With detachable sponges, the machine can be customised for different surfaces — the floor, under the table, and corners. The Class 5 student become the youngest innovator to showcase his creation at Somaiya Research Innovation Incubation Design Laboratory (RIIDL’s) ‘Maker Mela’ in January this year.


2. A 24-year-old doctor takes cancer prevention to rural India

India will have the world’s largest rural population by 2050, and Dr Priyanjali Datta’s Aaroogya is democratising preventive healthcare to combat breast cancer to the last mile. The team identifies a “vulnerable location” and chooses a village based on availability and access to primary healthcare facilities.

Priyanjali’s team comprises doctors and volunteers who go door to door and visit every family in a village. They speak to women about the disease, teach them breast self-examination, and also clinically examine them. The bootstrapped organisation has helped 500,000 women across Delhi-NCR region, Haryana, and North Eastern states, including West Bengal.


3. Hyderabadi feeds 1,000 people every day before breakfast

Mohd Sujathullah, a student at Sultan Ul Uloom College of Pharmacy, distributes free food to 1,000 people every day outside Koti Maternity Hospital and Nilofer Children’s Hospital, Hyderabad. Sujathullah wakes up early and leaves his house at around 7.30 am every morning for Koti Maternity Hospital where 300 poor patients have already queued up and are waiting for a meal.

Within 15 minutes, he, along with a volunteer or two, finishes distributing hot upma to them and proceeds to his next destination. At Nilofer Children’s Hospital, another 700 people on an average are waiting to get their breakfast. For 485 days now, this routine has become a part of his daily schedule. Irrespective of bad weather, poor health, or other reasons, he does not fail to show up at both locations every morning.


4. Construction worker represents India at World Skills Competition

Rohim Momin, an orphan, school dropout, and the sole breadwinner of his family, migrated to Delhi from his village in Malda, West Bengal, and joined the construction labour force. His determination to earn a better livelihood and secure his three younger sisters' future drove him to go beyond manual labour.

## REQUIREMENT
Reproduce, character for character, the passage of the article on Indian changemakers that opens with the words "Priyanjali’s team comprises" and closes with "for a meal.".

## STORED DATA
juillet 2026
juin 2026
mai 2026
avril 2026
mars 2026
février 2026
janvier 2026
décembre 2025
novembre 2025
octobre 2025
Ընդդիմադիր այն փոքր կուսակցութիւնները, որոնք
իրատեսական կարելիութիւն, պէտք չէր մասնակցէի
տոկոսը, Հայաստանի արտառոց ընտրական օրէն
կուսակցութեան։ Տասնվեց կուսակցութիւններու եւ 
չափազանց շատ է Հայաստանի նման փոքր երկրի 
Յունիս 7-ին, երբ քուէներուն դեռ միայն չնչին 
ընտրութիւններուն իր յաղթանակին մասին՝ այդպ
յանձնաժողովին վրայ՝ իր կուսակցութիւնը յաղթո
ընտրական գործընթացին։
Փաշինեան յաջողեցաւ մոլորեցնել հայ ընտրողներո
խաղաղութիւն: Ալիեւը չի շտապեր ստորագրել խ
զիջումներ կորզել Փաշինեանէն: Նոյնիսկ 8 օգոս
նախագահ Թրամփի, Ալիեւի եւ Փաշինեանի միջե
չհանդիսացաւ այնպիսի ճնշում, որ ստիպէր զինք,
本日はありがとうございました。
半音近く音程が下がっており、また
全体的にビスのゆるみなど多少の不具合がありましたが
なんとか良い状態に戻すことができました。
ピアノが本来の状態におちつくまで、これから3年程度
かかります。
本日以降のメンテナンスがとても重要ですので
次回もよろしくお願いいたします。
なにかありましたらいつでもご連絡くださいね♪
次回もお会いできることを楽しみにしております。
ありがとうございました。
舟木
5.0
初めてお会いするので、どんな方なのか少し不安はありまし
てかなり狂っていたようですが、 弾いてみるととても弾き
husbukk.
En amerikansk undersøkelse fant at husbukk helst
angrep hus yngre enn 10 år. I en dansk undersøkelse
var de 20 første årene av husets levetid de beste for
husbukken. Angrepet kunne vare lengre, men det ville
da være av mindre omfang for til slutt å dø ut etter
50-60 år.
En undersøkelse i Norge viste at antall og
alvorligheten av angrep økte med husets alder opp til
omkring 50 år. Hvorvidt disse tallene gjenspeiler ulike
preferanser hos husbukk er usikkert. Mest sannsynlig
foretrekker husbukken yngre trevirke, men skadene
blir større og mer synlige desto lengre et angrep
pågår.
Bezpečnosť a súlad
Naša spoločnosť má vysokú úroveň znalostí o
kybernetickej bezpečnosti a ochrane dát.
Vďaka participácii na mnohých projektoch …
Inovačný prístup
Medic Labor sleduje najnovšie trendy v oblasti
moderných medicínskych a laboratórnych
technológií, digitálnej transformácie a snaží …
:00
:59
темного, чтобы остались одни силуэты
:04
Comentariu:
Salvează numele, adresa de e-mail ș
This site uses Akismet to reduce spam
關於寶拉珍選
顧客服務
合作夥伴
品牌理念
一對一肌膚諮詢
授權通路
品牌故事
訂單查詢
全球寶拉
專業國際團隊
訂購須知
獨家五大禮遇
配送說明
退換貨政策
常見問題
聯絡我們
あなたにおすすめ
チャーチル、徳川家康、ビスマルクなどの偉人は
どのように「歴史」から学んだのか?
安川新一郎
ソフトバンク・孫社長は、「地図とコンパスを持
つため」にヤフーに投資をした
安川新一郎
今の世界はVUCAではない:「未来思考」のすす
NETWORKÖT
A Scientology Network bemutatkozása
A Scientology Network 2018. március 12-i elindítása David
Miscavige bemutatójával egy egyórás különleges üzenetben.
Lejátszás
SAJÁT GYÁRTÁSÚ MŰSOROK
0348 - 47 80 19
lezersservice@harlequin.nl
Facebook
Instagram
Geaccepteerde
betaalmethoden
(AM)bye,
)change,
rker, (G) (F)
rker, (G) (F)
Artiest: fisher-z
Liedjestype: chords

## OUTPUT BELOW
Priyanjali’s team comprises doctors and volunteers who go door to door and visit every family in a village. They speak to women about the disease, teach them breast self-examination, and also clinically examine them. The bootstrapped organisation has helped 500,000 women across Delhi-NCR region, Haryana, and North Eastern states, including West Bengal.


3. Hyderabadi feeds 1,000 people every day before breakfast

Mohd Sujathullah, a student at Sultan Ul Uloom College of Pharmacy, distributes free food to 1,000 people every day outside Koti Maternity Hospital and Nilofer Children’s Hospital, Hyderabad. Sujathullah wakes up early and leaves his house at around 7.30 am every morning for Koti Maternity Hospital where 300 poor patients have already queued up and are waiting for a meal.